Visibly glad as he was about his well-preserved health, which allowed him to hike in the mountains in order to enjoy the lovely view in person even in this his time of old age, the old man expressed the opinion, almost with pride but in any case with uncommon good spirits, that his old legs did his bidding better than young legs did that of most young people. Hans, contemplating the January snow on the old man’s head with a certain amount of pity, could not do enough to approve the vitality and joie de vivre he saw the man displaying.
“If accumulated years and long since entered-upon fragility are still able to greet the world so joyously, how committed in every sense to good humor and grateful affirmation of life must not those who are still young and strong feel?” was the noble thought that came to his consciousness in the company of the old man.
On August First, which as is well known is our fatherland’s most beautiful holiday, all sorts of boat rides were organized on the lake in the evening under flashing, hissing fireworks. Rowboats and sailboats glided this way and that through the water while a large crowd of cheerful people stood and promenaded on the streetlight-bedecked shore. Rockets flew high into the night sky only to rain back onto the lake as a scintillating spray of fire, a spectacle that looked almost like a Venetian night. The incandescent spheres of fireworks shone down from above; through the silent blackness of the night shot magnificent if admittedly artificial stars. Farther off in the distance, high atop the mountains, the memorial fires burned. The night was still and warm, like a carefully locked room or like a high, beautiful, dark, aristocratic hall where everyone involuntarily falls silent because unnecessary noise seems inappropriate.

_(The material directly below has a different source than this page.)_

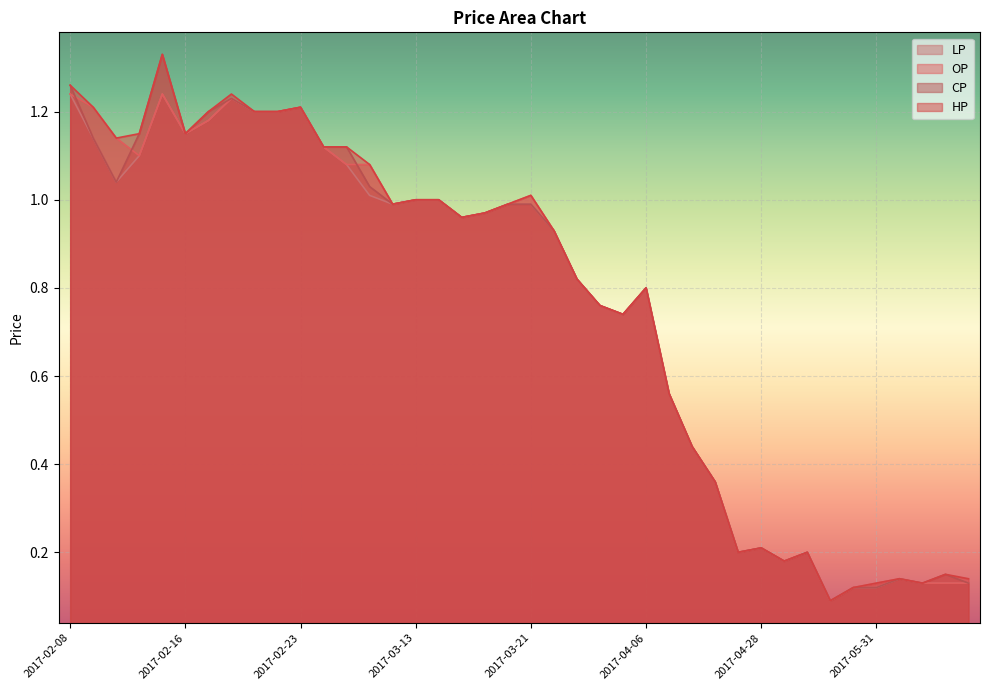

What is the average value of the HP series?

0.8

On the nearby forested mountains, among all sorts of scattered, light-green hazelnut shrubs and isolated taller trees standing all around, Hans found places to play and rest that were more lovely that any you could have probably ever seen anywhere else. There were places there that Hans could tear himself away from only with great difficulty, since they invited him to remain in what seemed like everlasting sitting and lying by offering the wanderer and mortal creature an uninterrupted slumber.